→ **Set problem A**:
List each question that the rate lock passage gives as an example of those that still remain.
→ **Set problem B**:
Print the part of the rate lock passage that opens with the words containing "Although not addressed" and closes with "of the rule.".

Since the implementation of the Know Before You Owe TILA-RESPA Integrated Disclosure (TRID) Rule in October 2015, we have all seen our fair share of challenges with the new disclosures. You might even say it has given you a reason to drink. Now that more than a year has gone by, many of those difficult questions have been answered through webinars, direct phone calls with the Consumer Financial Protection Bureau (CFPB), and system workarounds. However, some questions still remain regarding the rate lock requirements and the Loan Estimate (LE). For example – Is my rate truly locked? Does it have to be in writing? Must I send a revised LE when I subsequently lock the rate? Here are the answers.

Although not addressed in the specific language of the regulation, the Preamble to the Final Rule is clear. A written rate lock agreement is not required in order for you to set the rate or honor a quoted rate to the consumer. However, where a creditor has a policy to honor a quoted rate but does not lock the rate pursuant to a “written” agreement with the consumer, the creditor will indicate “NO” on the top of page 1 of the LE. In other words, there is nothing preventing you from honoring a specific rate without a written agreement, but the rate is not considered “locked” as it pertains to the disclosure requirements of the rule.

Let’s look at this a little deeper. The Preamble refers to the rate lock agreement as an “executed” agreement. Better said, a rate lock agreement is essentially a contract between your institution and the consumer. Of course state law comes into play, but generally speaking a document such as a contract should be in writing to be executed or enforceable. You may certainly choose to honor a verbal agreement even though it is not in writing. If you sell into the secondary market, then chances are any secondary market investors will require such an agreement to be in writing anyways.

→ **Record excerpts**:

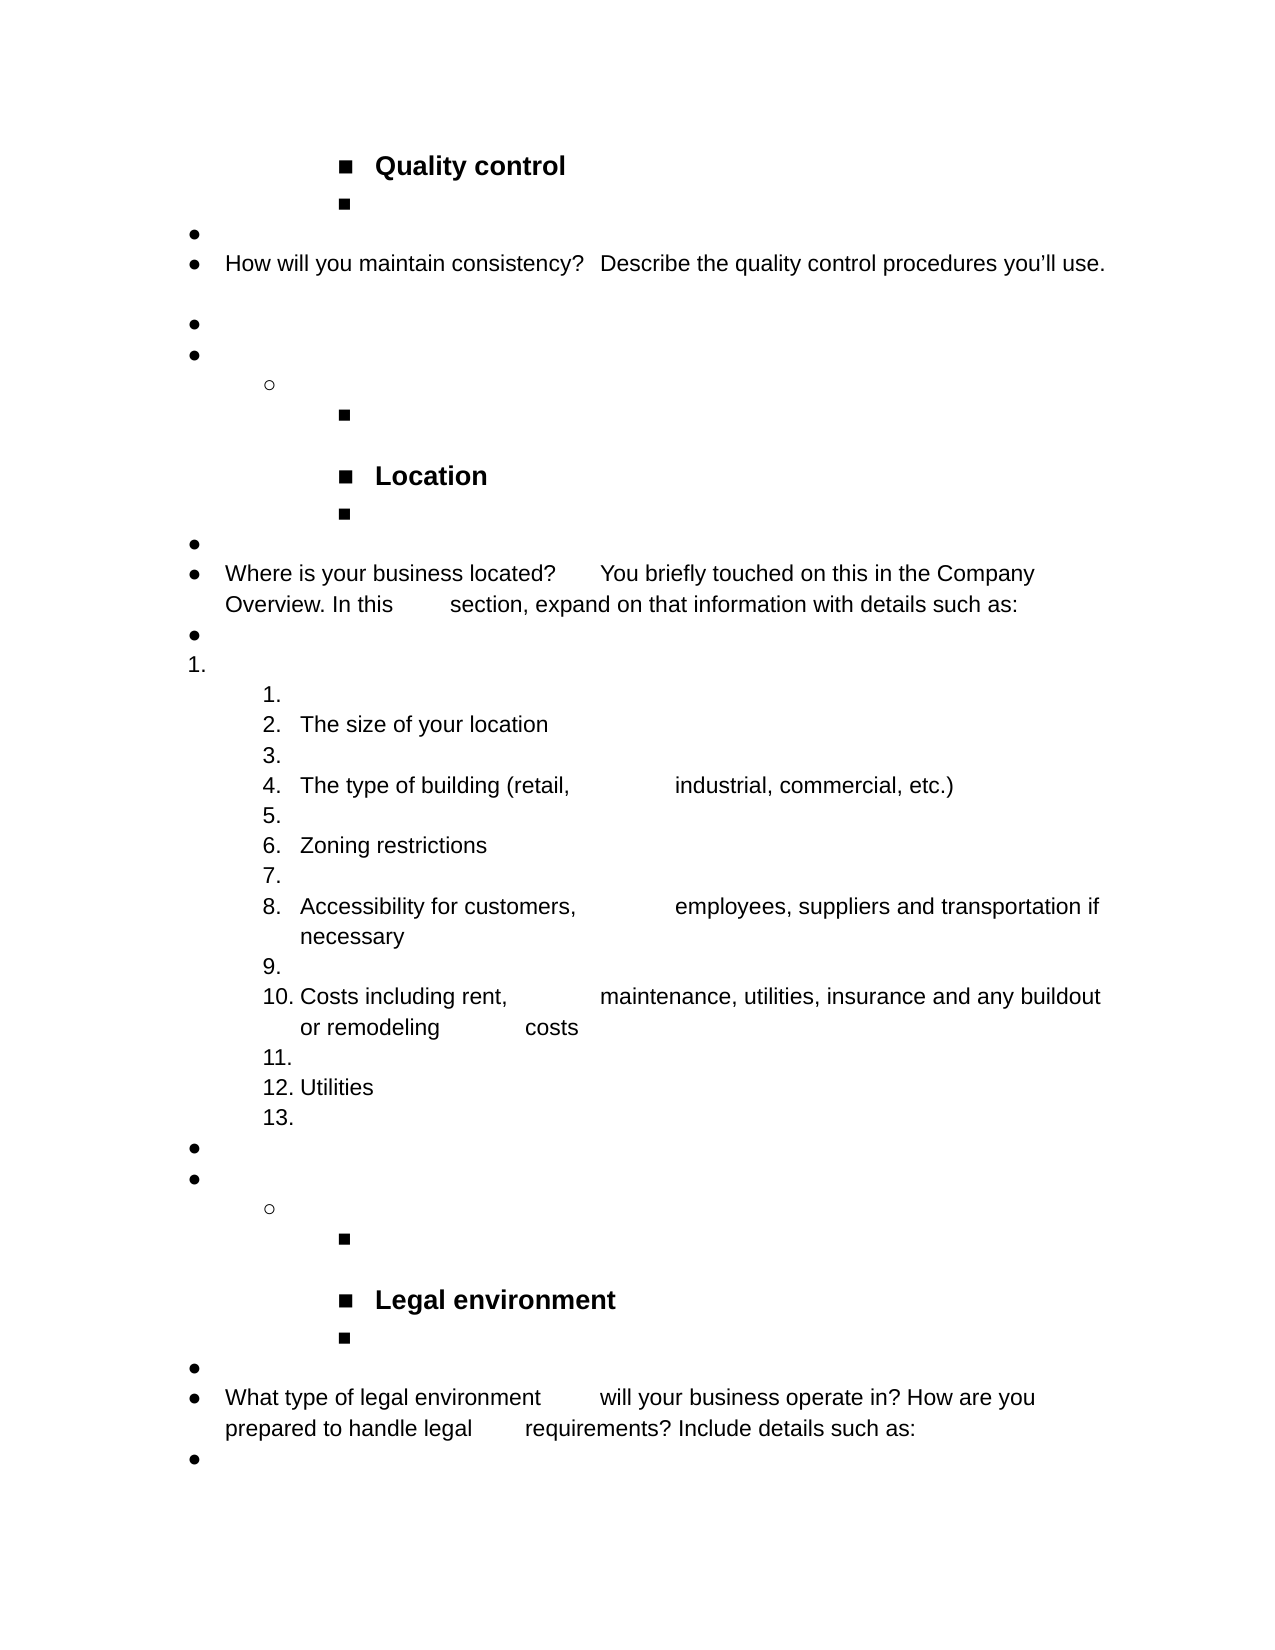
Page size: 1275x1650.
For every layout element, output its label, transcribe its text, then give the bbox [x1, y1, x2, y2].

* * *

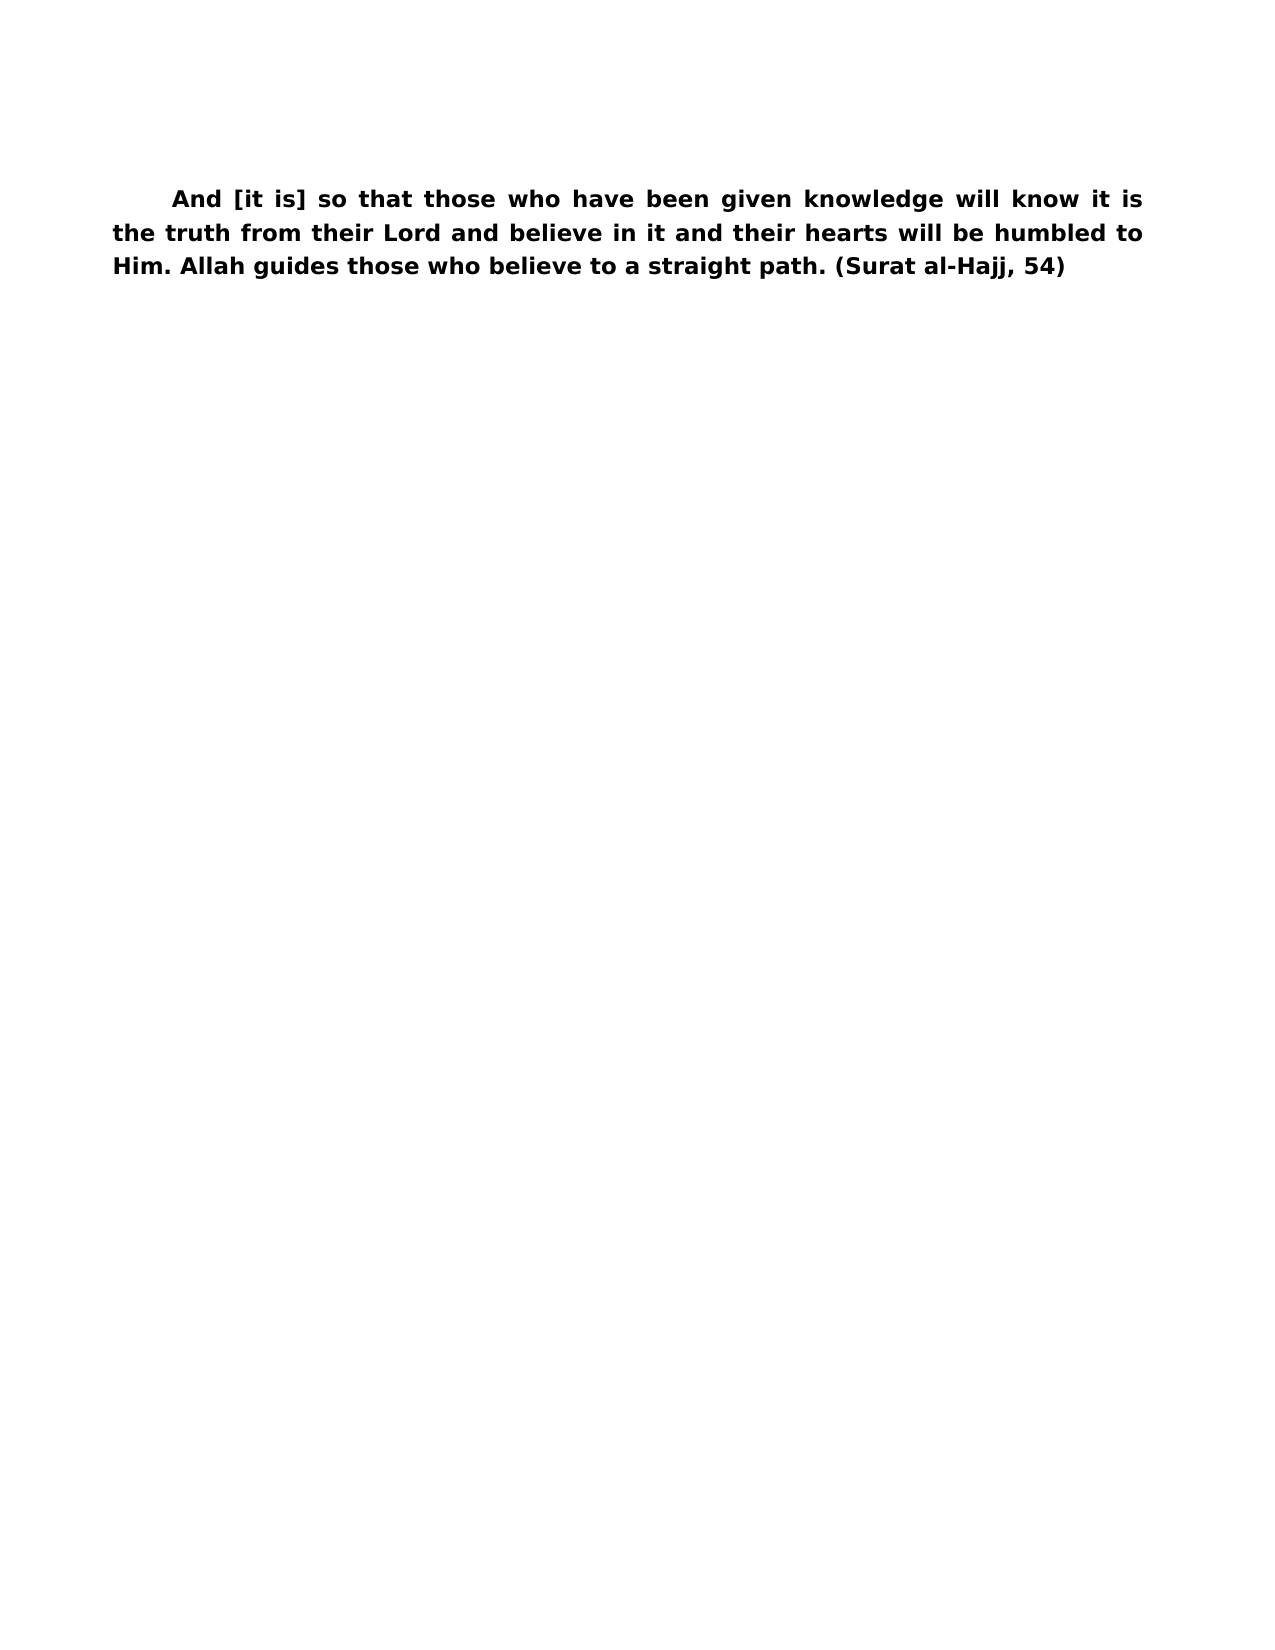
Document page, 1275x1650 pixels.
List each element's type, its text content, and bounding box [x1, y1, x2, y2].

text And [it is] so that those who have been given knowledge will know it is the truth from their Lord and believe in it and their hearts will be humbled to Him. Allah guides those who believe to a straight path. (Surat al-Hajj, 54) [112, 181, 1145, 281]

--

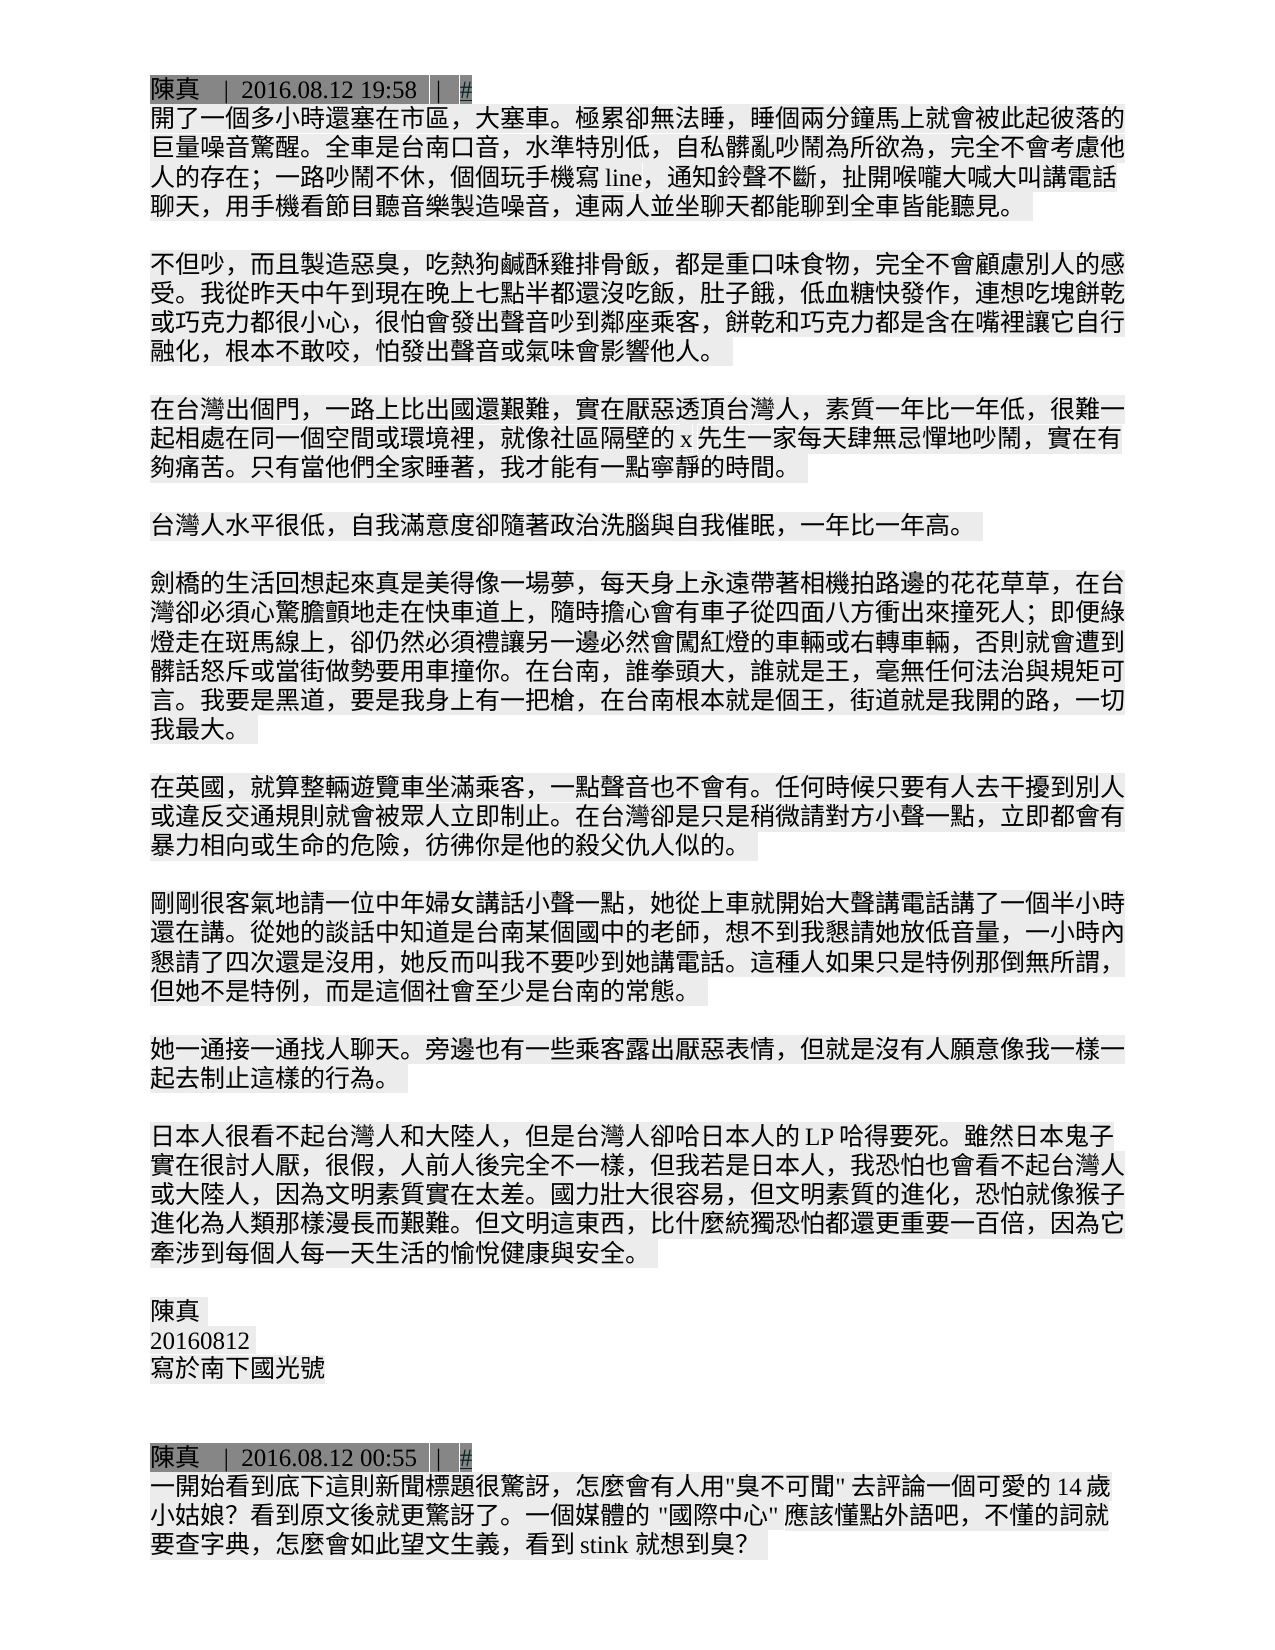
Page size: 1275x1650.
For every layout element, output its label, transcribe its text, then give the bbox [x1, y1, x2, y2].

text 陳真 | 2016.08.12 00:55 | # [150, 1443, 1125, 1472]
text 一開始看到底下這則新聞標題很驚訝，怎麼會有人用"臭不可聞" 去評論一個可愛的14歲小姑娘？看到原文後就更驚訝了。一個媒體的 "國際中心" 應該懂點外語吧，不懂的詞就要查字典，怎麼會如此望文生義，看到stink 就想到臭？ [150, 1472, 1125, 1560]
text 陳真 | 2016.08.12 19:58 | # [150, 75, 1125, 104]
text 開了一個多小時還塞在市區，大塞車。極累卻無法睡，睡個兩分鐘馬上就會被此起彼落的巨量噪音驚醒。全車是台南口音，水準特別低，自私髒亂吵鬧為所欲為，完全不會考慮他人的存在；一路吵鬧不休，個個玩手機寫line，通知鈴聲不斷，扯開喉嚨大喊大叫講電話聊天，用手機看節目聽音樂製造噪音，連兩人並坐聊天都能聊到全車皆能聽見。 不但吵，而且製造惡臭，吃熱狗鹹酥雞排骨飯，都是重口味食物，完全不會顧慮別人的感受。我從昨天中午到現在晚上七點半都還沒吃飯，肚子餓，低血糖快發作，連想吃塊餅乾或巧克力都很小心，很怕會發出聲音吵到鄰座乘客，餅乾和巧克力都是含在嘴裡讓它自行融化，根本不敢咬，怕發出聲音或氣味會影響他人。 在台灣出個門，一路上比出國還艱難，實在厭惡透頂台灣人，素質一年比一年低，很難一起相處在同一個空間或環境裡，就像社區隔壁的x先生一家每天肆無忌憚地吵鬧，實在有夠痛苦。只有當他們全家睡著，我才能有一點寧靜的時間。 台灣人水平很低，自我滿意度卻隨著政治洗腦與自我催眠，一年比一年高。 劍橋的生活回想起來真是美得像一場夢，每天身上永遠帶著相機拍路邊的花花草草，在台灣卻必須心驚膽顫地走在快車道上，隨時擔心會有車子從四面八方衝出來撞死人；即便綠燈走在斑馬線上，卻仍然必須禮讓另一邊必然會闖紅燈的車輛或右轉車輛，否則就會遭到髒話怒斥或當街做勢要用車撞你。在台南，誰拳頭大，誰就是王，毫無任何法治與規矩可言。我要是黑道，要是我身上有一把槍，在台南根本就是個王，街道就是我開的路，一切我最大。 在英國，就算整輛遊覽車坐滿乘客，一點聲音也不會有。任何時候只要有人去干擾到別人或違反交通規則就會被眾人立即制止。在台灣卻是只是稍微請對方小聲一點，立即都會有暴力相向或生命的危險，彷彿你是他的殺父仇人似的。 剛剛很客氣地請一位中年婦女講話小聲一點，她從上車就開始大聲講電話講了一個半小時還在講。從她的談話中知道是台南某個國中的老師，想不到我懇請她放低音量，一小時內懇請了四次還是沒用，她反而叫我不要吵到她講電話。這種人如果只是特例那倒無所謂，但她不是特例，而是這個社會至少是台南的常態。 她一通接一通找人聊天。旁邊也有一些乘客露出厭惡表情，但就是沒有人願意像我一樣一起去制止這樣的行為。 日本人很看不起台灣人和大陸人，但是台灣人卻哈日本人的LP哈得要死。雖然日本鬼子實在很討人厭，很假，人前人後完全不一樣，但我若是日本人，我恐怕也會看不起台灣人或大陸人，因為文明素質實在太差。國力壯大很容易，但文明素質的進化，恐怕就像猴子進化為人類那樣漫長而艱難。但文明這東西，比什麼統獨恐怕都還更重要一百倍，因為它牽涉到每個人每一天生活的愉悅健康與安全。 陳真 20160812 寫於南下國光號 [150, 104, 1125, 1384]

→ **Correct output A**:
- Is my rate truly locked?
- Does it have to be in writing?
- Must I send a revised LE when I subsequently lock the rate?

→ **Correct output B**:
Although not addressed in the specific language of the regulation, the Preamble to the Final Rule is clear. A written rate lock agreement is not required in order for you to set the rate or honor a quoted rate to the consumer. However, where a creditor has a policy to honor a quoted rate but does not lock the rate pursuant to a “written” agreement with the consumer, the creditor will indicate “NO” on the top of page 1 of the LE. In other words, there is nothing preventing you from honoring a specific rate without a written agreement, but the rate is not considered “locked” as it pertains to the disclosure requirements of the rule.